Task prompt: Restate each line below word for word, skipping every picture.

Start of Supplied material

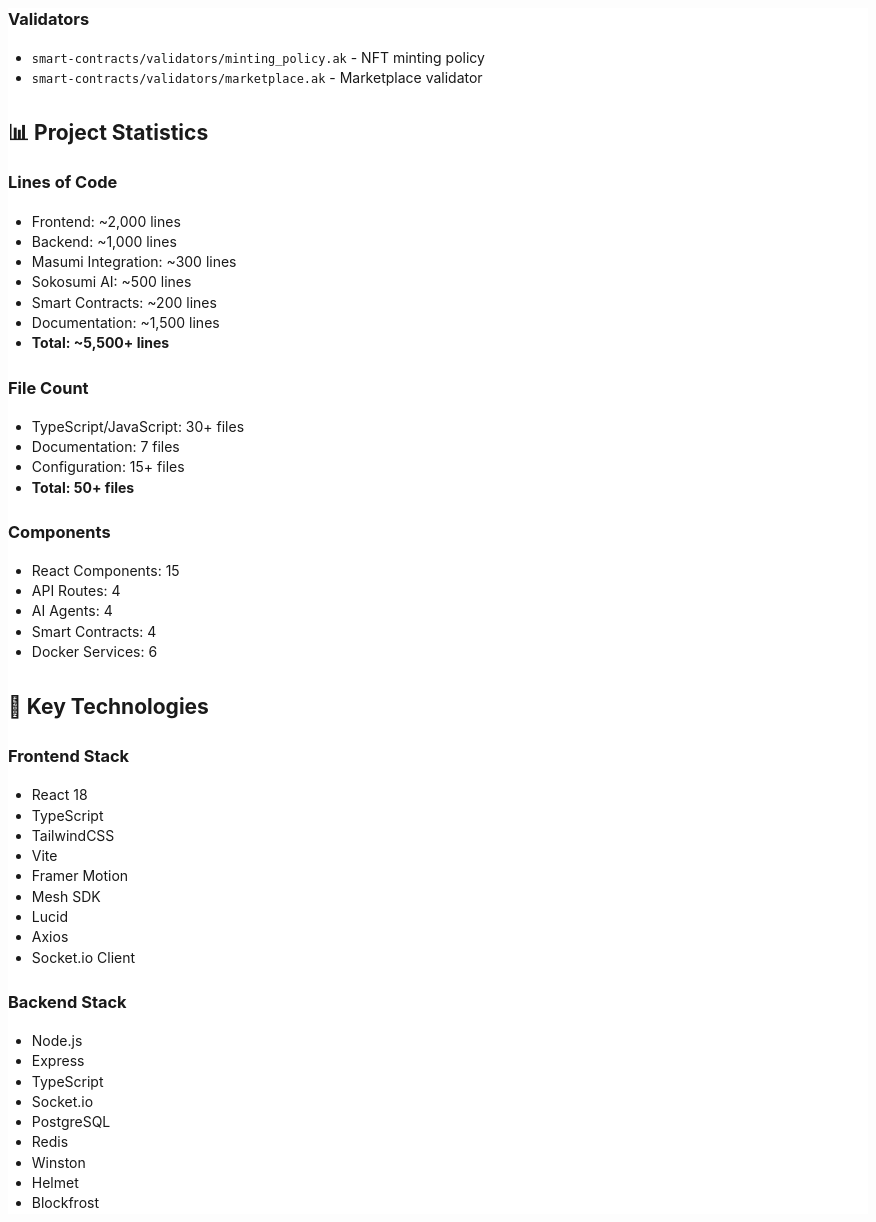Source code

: ### Validators
- `smart-contracts/validators/minting_policy.ak` - NFT minting policy
- `smart-contracts/validators/marketplace.ak` - Marketplace validator

## 📊 Project Statistics

### Lines of Code
- Frontend: ~2,000 lines
- Backend: ~1,000 lines
- Masumi Integration: ~300 lines
- Sokosumi AI: ~500 lines
- Smart Contracts: ~200 lines
- Documentation: ~1,500 lines
- **Total: ~5,500+ lines**

### File Count
- TypeScript/JavaScript: 30+ files
- Documentation: 7 files
- Configuration: 15+ files
- **Total: 50+ files**

### Components
- React Components: 15
- API Routes: 4
- AI Agents: 4
- Smart Contracts: 4
- Docker Services: 6

## 🎯 Key Technologies

### Frontend Stack
- React 18
- TypeScript
- TailwindCSS
- Vite
- Framer Motion
- Mesh SDK
- Lucid
- Axios
- Socket.io Client

### Backend Stack
- Node.js
- Express
- TypeScript
- Socket.io
- PostgreSQL
- Redis
- Winston
- Helmet
- Blockfrost
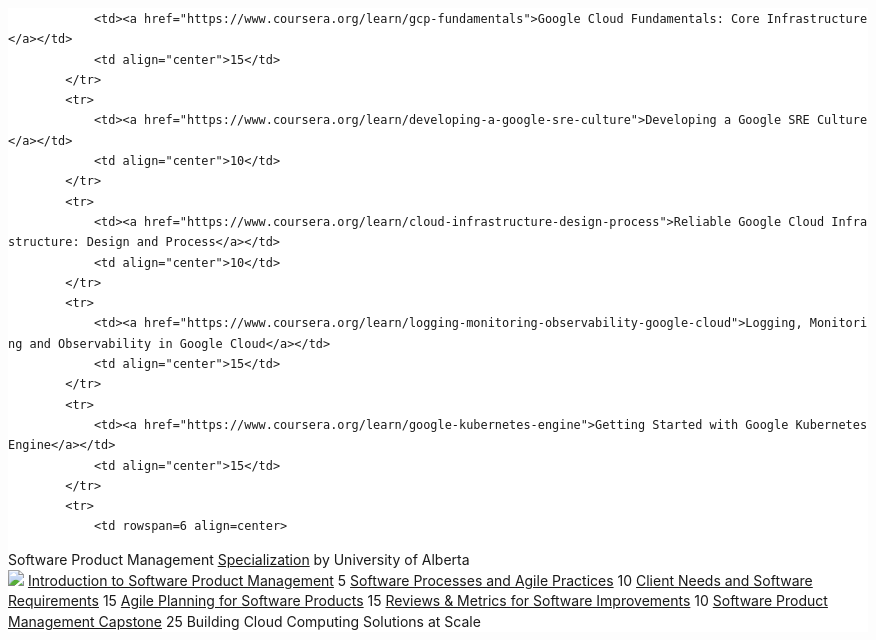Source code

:                 <td><a href="https://www.coursera.org/learn/gcp-fundamentals">Google Cloud Fundamentals: Core Infrastructure</a></td>
                <td align="center">15</td>
            </tr>
            <tr>
                <td><a href="https://www.coursera.org/learn/developing-a-google-sre-culture">Developing a Google SRE Culture</a></td>
                <td align="center">10</td>
            </tr>
            <tr>
                <td><a href="https://www.coursera.org/learn/cloud-infrastructure-design-process">Reliable Google Cloud Infrastructure: Design and Process</a></td>
                <td align="center">10</td>
            </tr>
            <tr>
                <td><a href="https://www.coursera.org/learn/logging-monitoring-observability-google-cloud">Logging, Monitoring and Observability in Google Cloud</a></td>
                <td align="center">15</td>
            </tr>
            <tr>
                <td><a href="https://www.coursera.org/learn/google-kubernetes-engine">Getting Started with Google Kubernetes Engine</a></td>
                <td align="center">15</td>
            </tr>
            <tr>
                <td rowspan=6 align=center>
Software Product Management
<a href="https://www.coursera.org/specializations/product-management">Specialization</a> by University of Alberta<br>
<img src="https://github.com/cs-MohamedAyman/Coursera-Specializations/blob/master/organizations-logos/university%20of%20alberta.jpg" width="40%">
                </td>
                <td><a href="https://www.coursera.org/learn/introduction-to-software-product-management">Introduction to Software Product Management</a></td>
                <td align="center">5</td>
            </tr>
            <tr>
                <td><a href="https://www.coursera.org/learn/software-processes-and-agile-practices">Software Processes and Agile Practices</a></td>
                <td align="center">10</td>
            </tr>
            <tr>
                <td><a href="https://www.coursera.org/learn/client-needs-and-software-requirements">Client Needs and Software Requirements</a></td>
                <td align="center">15</td>
            </tr>
            <tr>
                <td><a href="https://www.coursera.org/learn/agile-planning-for-software-products">Agile Planning for Software Products</a></td>
                <td align="center">15</td>
            </tr>
            <tr>
                <td><a href="https://www.coursera.org/learn/reviews-and-metrics-for-software-improvements">Reviews & Metrics for Software Improvements</a></td>
                <td align="center">10</td>
            </tr>
            <tr>
                <td><a href="https://www.coursera.org/learn/software-product-management-capstone">Software Product Management Capstone</a></td>
                <td align="center">25</td>
            </tr>
            <tr>
                <td rowspan=4 align=center>
Building Cloud Computing Solutions at Scale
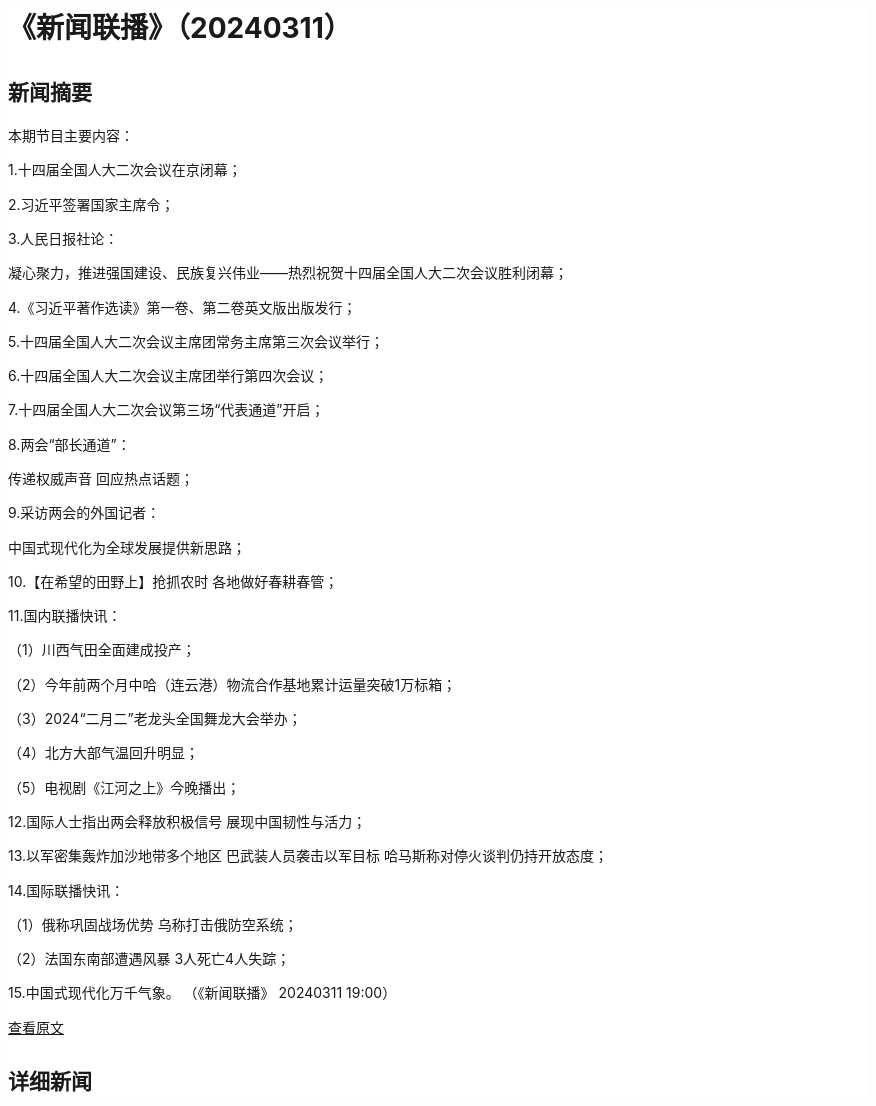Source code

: # 《新闻联播》（20240311）

## 新闻摘要

本期节目主要内容：

1.十四届全国人大二次会议在京闭幕；

2.习近平签署国家主席令；

3.人民日报社论：

凝心聚力，推进强国建设、民族复兴伟业——热烈祝贺十四届全国人大二次会议胜利闭幕；

4.《习近平著作选读》第一卷、第二卷英文版出版发行；

5.十四届全国人大二次会议主席团常务主席第三次会议举行；

6.十四届全国人大二次会议主席团举行第四次会议；

7.十四届全国人大二次会议第三场“代表通道”开启；

8.两会“部长通道”：

传递权威声音 回应热点话题；

9.采访两会的外国记者：

中国式现代化为全球发展提供新思路；

10.【在希望的田野上】抢抓农时 各地做好春耕春管；

11.国内联播快讯：

（1）川西气田全面建成投产；

（2）今年前两个月中哈（连云港）物流合作基地累计运量突破1万标箱；

（3）2024“二月二”老龙头全国舞龙大会举办；

（4）北方大部气温回升明显；

（5）电视剧《江河之上》今晚播出；

12.国际人士指出两会释放积极信号 展现中国韧性与活力；

13.以军密集轰炸加沙地带多个地区 巴武装人员袭击以军目标 哈马斯称对停火谈判仍持开放态度；

14.国际联播快讯：

（1）俄称巩固战场优势 乌称打击俄防空系统；

（2）法国东南部遭遇风暴 3人死亡4人失踪；

15.中国式现代化万千气象。
（《新闻联播》 20240311 19:00）

[查看原文](https://tv.cctv.com/2024/03/11/VIDEwcheOcLsrKlLLUkS7D8a240311.shtml)

## 详细新闻
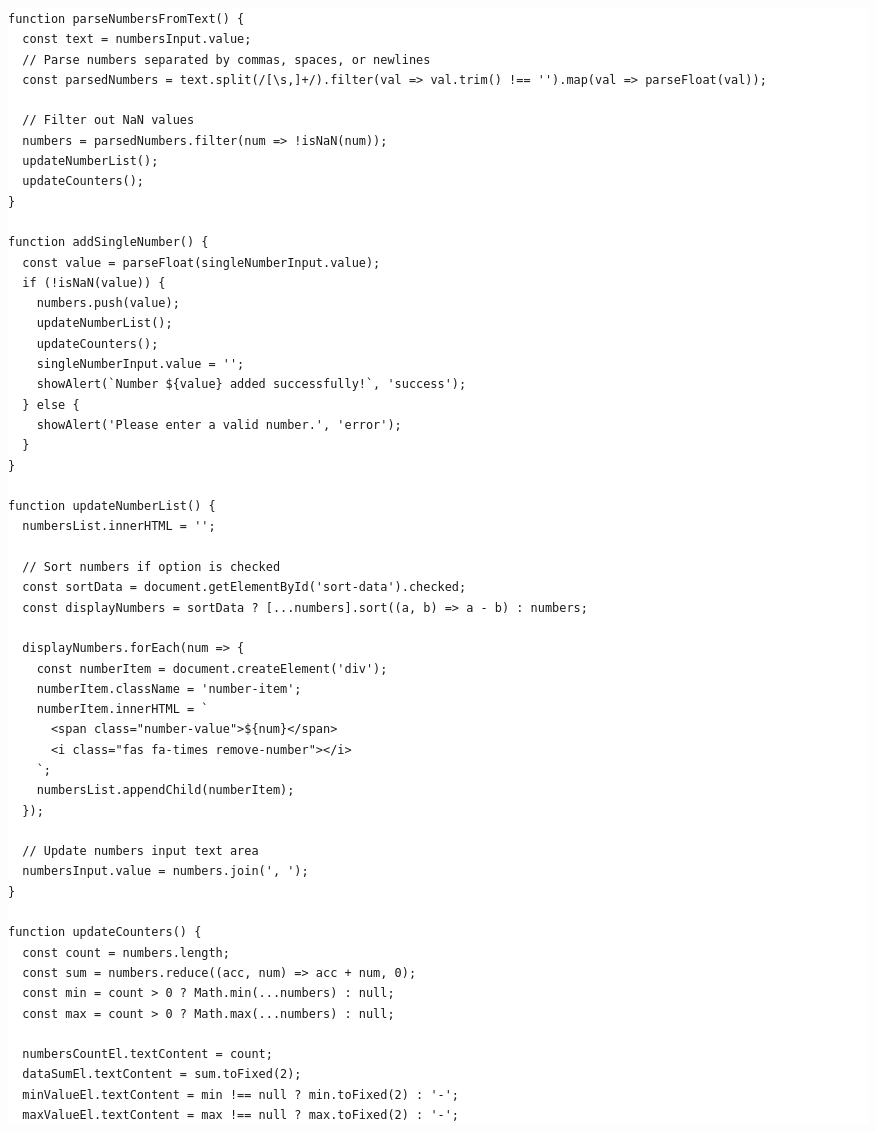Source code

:     function parseNumbersFromText() {
      const text = numbersInput.value;
      // Parse numbers separated by commas, spaces, or newlines
      const parsedNumbers = text.split(/[\s,]+/).filter(val => val.trim() !== '').map(val => parseFloat(val));
      
      // Filter out NaN values
      numbers = parsedNumbers.filter(num => !isNaN(num));
      updateNumberList();
      updateCounters();
    }

    function addSingleNumber() {
      const value = parseFloat(singleNumberInput.value);
      if (!isNaN(value)) {
        numbers.push(value);
        updateNumberList();
        updateCounters();
        singleNumberInput.value = '';
        showAlert(`Number ${value} added successfully!`, 'success');
      } else {
        showAlert('Please enter a valid number.', 'error');
      }
    }

    function updateNumberList() {
      numbersList.innerHTML = '';
      
      // Sort numbers if option is checked
      const sortData = document.getElementById('sort-data').checked;
      const displayNumbers = sortData ? [...numbers].sort((a, b) => a - b) : numbers;
      
      displayNumbers.forEach(num => {
        const numberItem = document.createElement('div');
        numberItem.className = 'number-item';
        numberItem.innerHTML = `
          <span class="number-value">${num}</span>
          <i class="fas fa-times remove-number"></i>
        `;
        numbersList.appendChild(numberItem);
      });
      
      // Update numbers input text area
      numbersInput.value = numbers.join(', ');
    }

    function updateCounters() {
      const count = numbers.length;
      const sum = numbers.reduce((acc, num) => acc + num, 0);
      const min = count > 0 ? Math.min(...numbers) : null;
      const max = count > 0 ? Math.max(...numbers) : null;
      
      numbersCountEl.textContent = count;
      dataSumEl.textContent = sum.toFixed(2);
      minValueEl.textContent = min !== null ? min.toFixed(2) : '-';
      maxValueEl.textContent = max !== null ? max.toFixed(2) : '-';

End of Supplied material

Written reply:
Source code

: ### Validators
- `smart-contracts/validators/minting_policy.ak` - NFT minting policy
- `smart-contracts/validators/marketplace.ak` - Marketplace validator

## 📊 Project Statistics

### Lines of Code
- Frontend: ~2,000 lines
- Backend: ~1,000 lines
- Masumi Integration: ~300 lines
- Sokosumi AI: ~500 lines
- Smart Contracts: ~200 lines
- Documentation: ~1,500 lines
- **Total: ~5,500+ lines**

### File Count
- TypeScript/JavaScript: 30+ files
- Documentation: 7 files
- Configuration: 15+ files
- **Total: 50+ files**

### Components
- React Components: 15
- API Routes: 4
- AI Agents: 4
- Smart Contracts: 4
- Docker Services: 6

## 🎯 Key Technologies

### Frontend Stack
- React 18
- TypeScript
- TailwindCSS
- Vite
- Framer Motion
- Mesh SDK
- Lucid
- Axios
- Socket.io Client

### Backend Stack
- Node.js
- Express
- TypeScript
- Socket.io
- PostgreSQL
- Redis
- Winston
- Helmet
- Blockfrost
Source code

:                 <td><a href="https://www.coursera.org/learn/gcp-fundamentals">Google Cloud Fundamentals: Core Infrastructure</a></td>
                <td align="center">15</td>
            </tr>
            <tr>
                <td><a href="https://www.coursera.org/learn/developing-a-google-sre-culture">Developing a Google SRE Culture</a></td>
                <td align="center">10</td>
            </tr>
            <tr>
                <td><a href="https://www.coursera.org/learn/cloud-infrastructure-design-process">Reliable Google Cloud Infrastructure: Design and Process</a></td>
                <td align="center">10</td>
            </tr>
            <tr>
                <td><a href="https://www.coursera.org/learn/logging-monitoring-observability-google-cloud">Logging, Monitoring and Observability in Google Cloud</a></td>
                <td align="center">15</td>
            </tr>
            <tr>
                <td><a href="https://www.coursera.org/learn/google-kubernetes-engine">Getting Started with Google Kubernetes Engine</a></td>
                <td align="center">15</td>
            </tr>
            <tr>
                <td rowspan=6 align=center>
Software Product Management
<a href="https://www.coursera.org/specializations/product-management">Specialization</a> by University of Alberta<br>
<img src="https://github.com/cs-MohamedAyman/Coursera-Specializations/blob/master/organizations-logos/university%20of%20alberta.jpg" width="40%">
                </td>
                <td><a href="https://www.coursera.org/learn/introduction-to-software-product-management">Introduction to Software Product Management</a></td>
                <td align="center">5</td>
            </tr>
            <tr>
                <td><a href="https://www.coursera.org/learn/software-processes-and-agile-practices">Software Processes and Agile Practices</a></td>
                <td align="center">10</td>
            </tr>
            <tr>
                <td><a href="https://www.coursera.org/learn/client-needs-and-software-requirements">Client Needs and Software Requirements</a></td>
                <td align="center">15</td>
            </tr>
            <tr>
                <td><a href="https://www.coursera.org/learn/agile-planning-for-software-products">Agile Planning for Software Products</a></td>
                <td align="center">15</td>
            </tr>
            <tr>
                <td><a href="https://www.coursera.org/learn/reviews-and-metrics-for-software-improvements">Reviews & Metrics for Software Improvements</a></td>
                <td align="center">10</td>
            </tr>
            <tr>
                <td><a href="https://www.coursera.org/learn/software-product-management-capstone">Software Product Management Capstone</a></td>
                <td align="center">25</td>
            </tr>
            <tr>
                <td rowspan=4 align=center>
Building Cloud Computing Solutions at Scale
Source code

: # 《新闻联播》（20240311）

## 新闻摘要

本期节目主要内容：

1.十四届全国人大二次会议在京闭幕；

2.习近平签署国家主席令；

3.人民日报社论：

凝心聚力，推进强国建设、民族复兴伟业——热烈祝贺十四届全国人大二次会议胜利闭幕；

4.《习近平著作选读》第一卷、第二卷英文版出版发行；

5.十四届全国人大二次会议主席团常务主席第三次会议举行；

6.十四届全国人大二次会议主席团举行第四次会议；

7.十四届全国人大二次会议第三场“代表通道”开启；

8.两会“部长通道”：

传递权威声音 回应热点话题；

9.采访两会的外国记者：

中国式现代化为全球发展提供新思路；

10.【在希望的田野上】抢抓农时 各地做好春耕春管；

11.国内联播快讯：

（1）川西气田全面建成投产；

（2）今年前两个月中哈（连云港）物流合作基地累计运量突破1万标箱；

（3）2024“二月二”老龙头全国舞龙大会举办；

（4）北方大部气温回升明显；

（5）电视剧《江河之上》今晚播出；

12.国际人士指出两会释放积极信号 展现中国韧性与活力；

13.以军密集轰炸加沙地带多个地区 巴武装人员袭击以军目标 哈马斯称对停火谈判仍持开放态度；

14.国际联播快讯：

（1）俄称巩固战场优势 乌称打击俄防空系统；

（2）法国东南部遭遇风暴 3人死亡4人失踪；

15.中国式现代化万千气象。
（《新闻联播》 20240311 19:00）

[查看原文](https://tv.cctv.com/2024/03/11/VIDEwcheOcLsrKlLLUkS7D8a240311.shtml)

## 详细新闻
Source code

:     function parseNumbersFromText() {
      const text = numbersInput.value;
      // Parse numbers separated by commas, spaces, or newlines
      const parsedNumbers = text.split(/[\s,]+/).filter(val => val.trim() !== '').map(val => parseFloat(val));
      
      // Filter out NaN values
      numbers = parsedNumbers.filter(num => !isNaN(num));
      updateNumberList();
      updateCounters();
    }

    function addSingleNumber() {
      const value = parseFloat(singleNumberInput.value);
      if (!isNaN(value)) {
        numbers.push(value);
        updateNumberList();
        updateCounters();
        singleNumberInput.value = '';
        showAlert(`Number ${value} added successfully!`, 'success');
      } else {
        showAlert('Please enter a valid number.', 'error');
      }
    }

    function updateNumberList() {
      numbersList.innerHTML = '';
      
      // Sort numbers if option is checked
      const sortData = document.getElementById('sort-data').checked;
      const displayNumbers = sortData ? [...numbers].sort((a, b) => a - b) : numbers;
      
      displayNumbers.forEach(num => {
        const numberItem = document.createElement('div');
        numberItem.className = 'number-item';
        numberItem.innerHTML = `
          <span class="number-value">${num}</span>
          <i class="fas fa-times remove-number"></i>
        `;
        numbersList.appendChild(numberItem);
      });
      
      // Update numbers input text area
      numbersInput.value = numbers.join(', ');
    }

    function updateCounters() {
      const count = numbers.length;
      const sum = numbers.reduce((acc, num) => acc + num, 0);
      const min = count > 0 ? Math.min(...numbers) : null;
      const max = count > 0 ? Math.max(...numbers) : null;
      
      numbersCountEl.textContent = count;
      dataSumEl.textContent = sum.toFixed(2);
      minValueEl.textContent = min !== null ? min.toFixed(2) : '-';
      maxValueEl.textContent = max !== null ? max.toFixed(2) : '-';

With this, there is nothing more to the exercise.